SEOUL, South Korea- By the end of the year, North Korea will completely close its nuclear reactors and provide the United States with all the necessary details concerning the program, US special envoy, Christopher Hill said today. This announcement was made in Seoul, where Hill will hold talks with representatives of regional powers before leaving for North Korea on Monday. The Associated Press quotes him as saying that the Pyongyang regime has “begun to put together their list, I think it's pretty close to being ready.”

Earlier this year, the North Koreans agreed to disband their nuclear program that the Bush Administration perceived as the first step to producing nuclear warheads. In response, Washington promised to send 1 million tons of oil and remove North Korea from the list of terrorist states. It will enable the communist regime to trade with all countries freely.

North Korea has been in the state of war with its southern neighbor since 1950. In 1953 a cease fire was signed; however, no peace accord has been reached since then with each country claiming to be the only representative of the Korean people.

EUROPE

KIEV, Ukraine- The three-month political crisis in Ukraine came to an end today with pro-Western parties finally forming a ruling coalition. President Yushchenko's Our Ukraine-People's Self-Defense Bloc and his close friend-turned-sworn enemy Yulia Tymoshenko's party, which won the early September parliamentary election, put their personal ambitions aside and, with a slim majority in the parliament, can govern.
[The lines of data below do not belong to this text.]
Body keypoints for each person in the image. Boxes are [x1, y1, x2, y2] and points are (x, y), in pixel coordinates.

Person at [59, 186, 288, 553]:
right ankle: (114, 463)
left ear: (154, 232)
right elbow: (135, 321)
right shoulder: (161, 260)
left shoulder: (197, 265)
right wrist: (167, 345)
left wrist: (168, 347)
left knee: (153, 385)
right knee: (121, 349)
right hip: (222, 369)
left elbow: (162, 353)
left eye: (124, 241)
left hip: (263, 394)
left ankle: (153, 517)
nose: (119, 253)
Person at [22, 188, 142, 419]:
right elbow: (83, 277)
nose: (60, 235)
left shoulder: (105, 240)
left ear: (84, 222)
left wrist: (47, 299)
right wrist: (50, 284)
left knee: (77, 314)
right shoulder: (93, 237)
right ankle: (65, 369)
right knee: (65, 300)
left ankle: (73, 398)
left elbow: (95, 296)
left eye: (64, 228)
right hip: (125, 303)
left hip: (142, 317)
Roman Zvarych, who is an interim house speaker, told Agence France-Press that the president and Tymoshenko “just held a joint meeting during which they decided to create a coalition.”

Yushchenko and Tymoshenko were the leaders of the Orange Revolution which toppled the Moscow-backed government in 2005 and gave Ukraine the first truly democratic elections. The former was elected president and nominated the latter as prime minister. Soon after, however, the two politicians began to accuse each other of autocracy and Tymoshenko had to resign. She was succeeded by Victor Yanukovich-- supported by Russia and big business--- who reversed the democratic course and exercised less pro-Western policy.

MIDDLE EAST

BAGHDAD, Iraq- The northern province of Hawija may soon be free of Al-Quaida fighters with the American forces winning support of 6,000 Sunni Arab residents. In a rare example of cooperation between the coalition forces and the Iraqi people, security checkpoints in the province will be guarded by volunteers who, for less than $300 a month, will join the already deployed Iraqi soldiers and policemen. The US military perceives Hawija as a crucial part of Iraq, which leads to the oil-rich northern regions. “Hawija is the gateway through which all our communities-- Kurdish, Turkomen and Arab alike-- can become unsafe,” said an Iraqi official quoted by the Associated Press. In the past several month, Al-Queda has launched numerous attacks- the most recent one was carried out yesterday by a female suicide bomber and wounded seven U.S. soldiers and five Iraqis.

The figures provided by the Associated Press indicate that the number of American casualties in Iraq has dropped significantly. Whereas in June, there were 101 U.S. soldiers killed, in November this number fell to 35.